A competent, reputable solar installer will meet with you to determine your goals when installing a solar system on your home. They will review your recent consumption history to help you choose the system size that meets your needs. They will not make promises that are too good to be true. Homeowners with solar panel systems interconnected to SECO’s electric system still receive a monthly bill. Members who have solar systems without battery or generator backup will continue to use utility-supplied power at night or when the sun isn’t shining and are billed a monthly customer charge. Homeowners will not have power during a utility outage unless they invest in a robust battery or generator backup system.
SECO Energy is a partner for members who choose to reduce their utility-supplied power by installing a solar system.
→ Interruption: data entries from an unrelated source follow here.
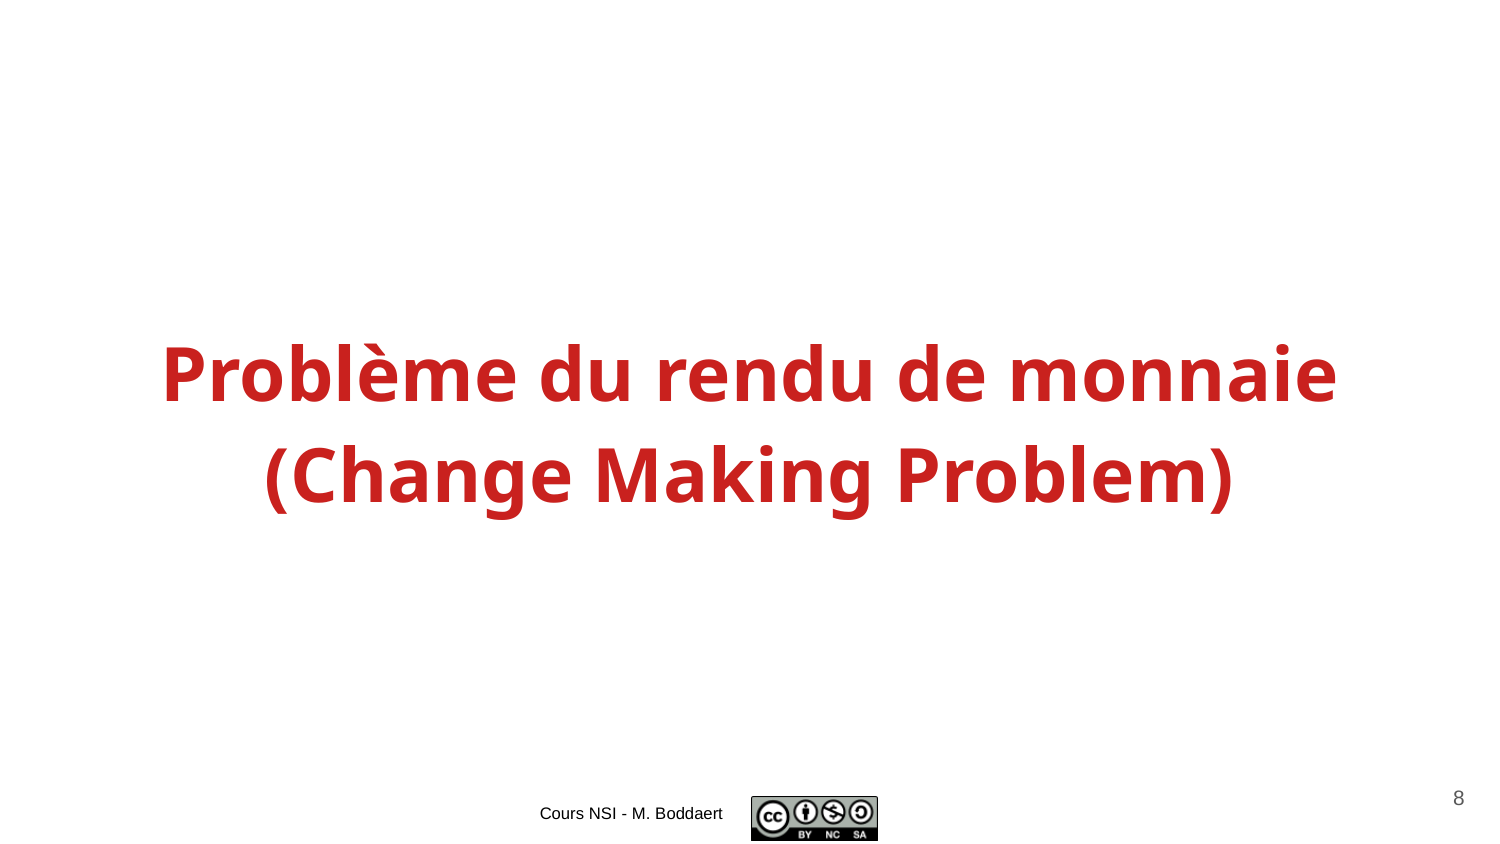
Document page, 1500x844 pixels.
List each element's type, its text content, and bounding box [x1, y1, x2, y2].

text_box Problème du rendu de monnaie (Change Making Problem) [26, 378, 1474, 466]
picture [751, 796, 878, 841]
slide_number <numéro> [1389, 764, 1480, 830]
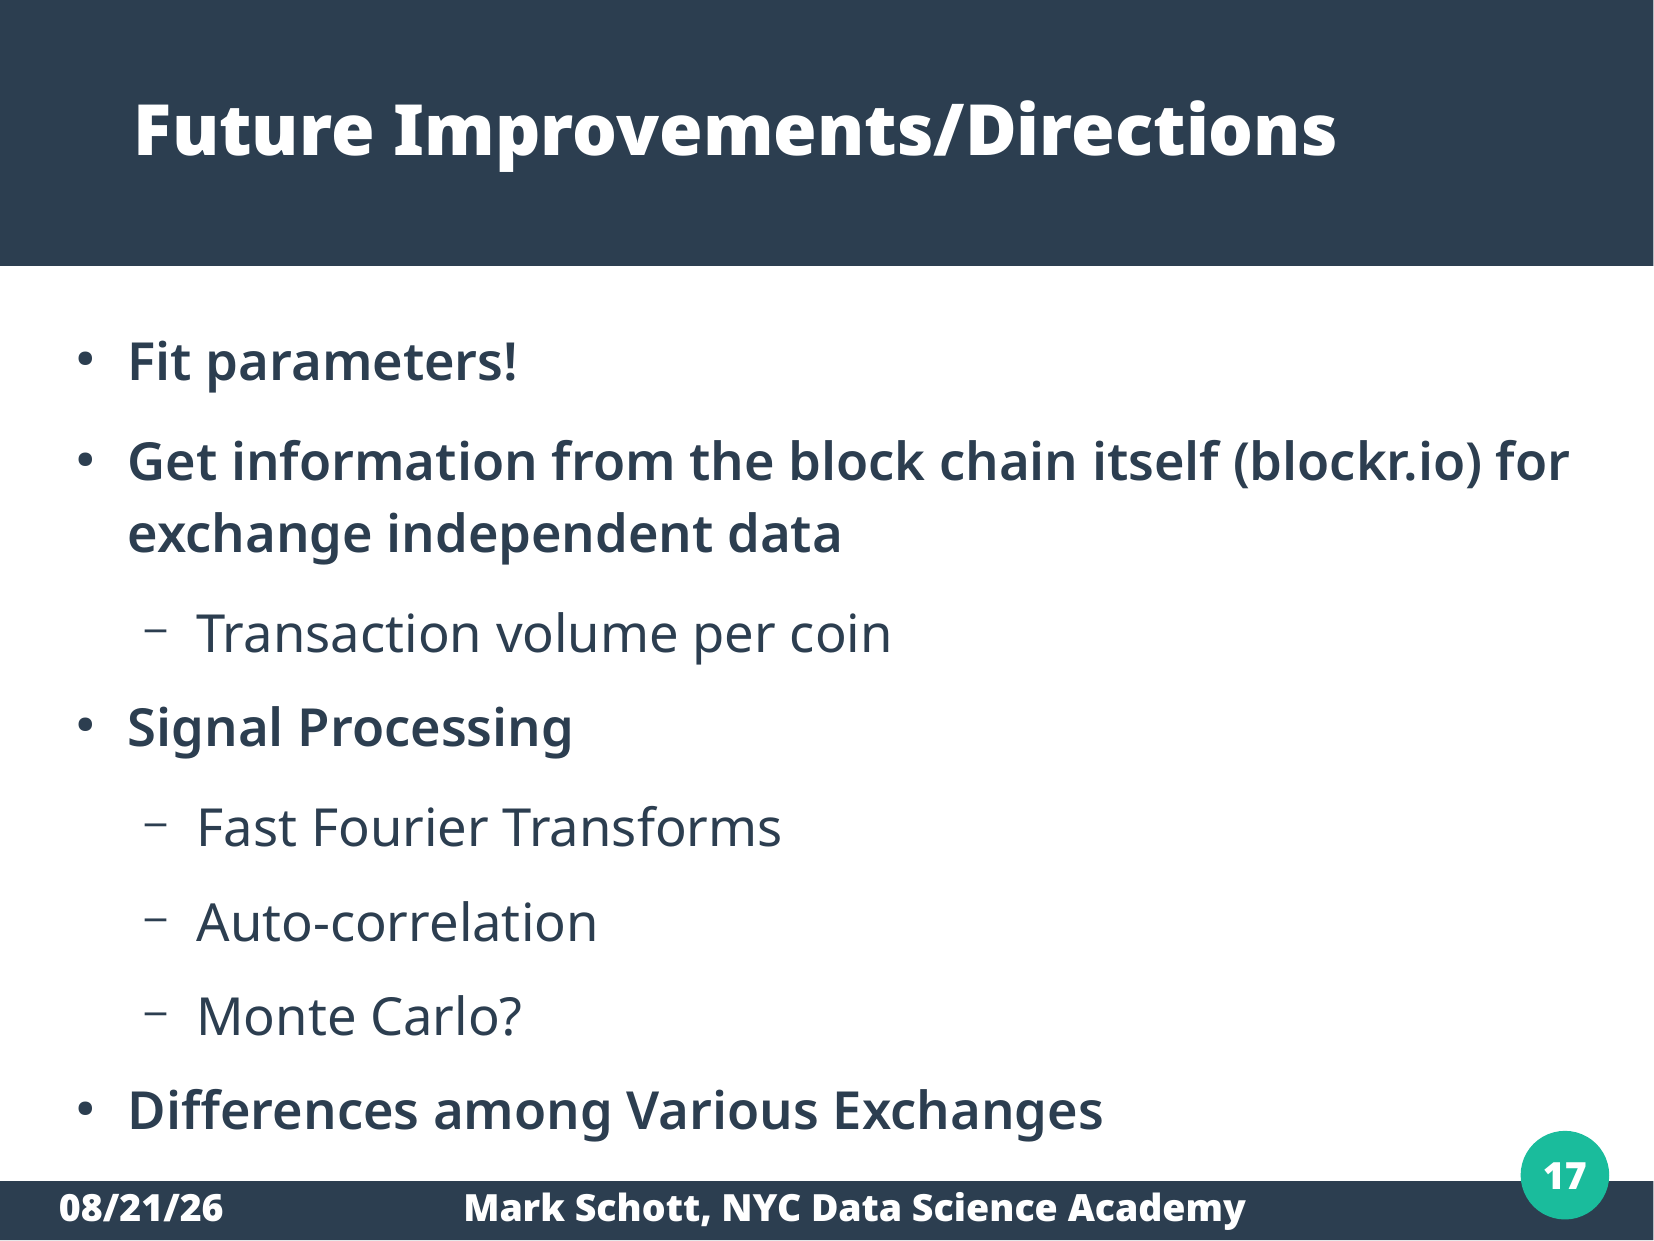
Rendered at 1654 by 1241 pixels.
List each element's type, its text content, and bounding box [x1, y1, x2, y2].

title Future Improvements/Directions [58, 49, 1595, 207]
list Fit parameters! Get information from the block chain itself (blockr.io) for exchange independent data Transaction volume per coin Signal Processing Fast Fourier Transforms Auto-correlation Monte Carlo? Differences among Various Exchanges [58, 324, 1595, 1152]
We will not try and dissuade you from choosing to reduce your utility-supplied power by investing in solar. Our Energy Services team specializes in solar system knowledge and will be happy to help you navigate the false advertising and claims made by less-than-reputable solar contractors and installers.
We have a host of resources online, visit the Is Solar Right for You? page. You’ll find an FAQ section, view a sample solar bill, a net metering explanation and independent resources to research the facts and dispel solar myths and false claims. If you decide solar is right for you, SECO provides an easy to navigate online Interconnection Platform where you and your contractor will collaboratively plan your system installation.